Extracted information »
==================================================
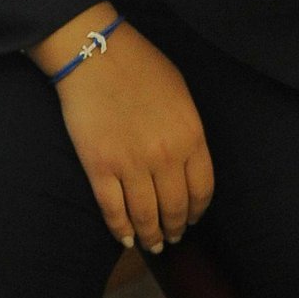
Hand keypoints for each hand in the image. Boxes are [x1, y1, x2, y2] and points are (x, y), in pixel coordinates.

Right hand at [53, 20, 213, 253]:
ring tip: (152, 243)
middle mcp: (165, 156)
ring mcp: (131, 165)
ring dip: (150, 235)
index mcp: (190, 135)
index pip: (202, 189)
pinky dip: (121, 230)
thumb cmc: (141, 66)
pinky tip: (126, 237)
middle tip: (172, 237)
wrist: (96, 54)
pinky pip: (113, 212)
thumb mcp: (180, 94)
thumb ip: (187, 130)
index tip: (193, 218)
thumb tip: (187, 163)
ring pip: (146, 216)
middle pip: (175, 208)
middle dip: (175, 228)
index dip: (198, 210)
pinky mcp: (100, 169)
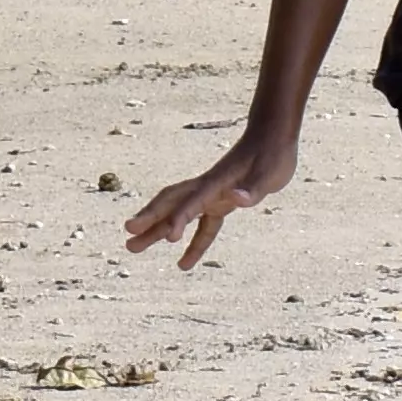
==================================================
Task objective » Return every line of the entries above that the string "hand" appears in.

Expected output »
Hand keypoints for each hand in the image. Boxes are [x1, y1, x2, y2] and points are (x, y), in pixel coordinates.
Right hand at [53, 20, 213, 253]:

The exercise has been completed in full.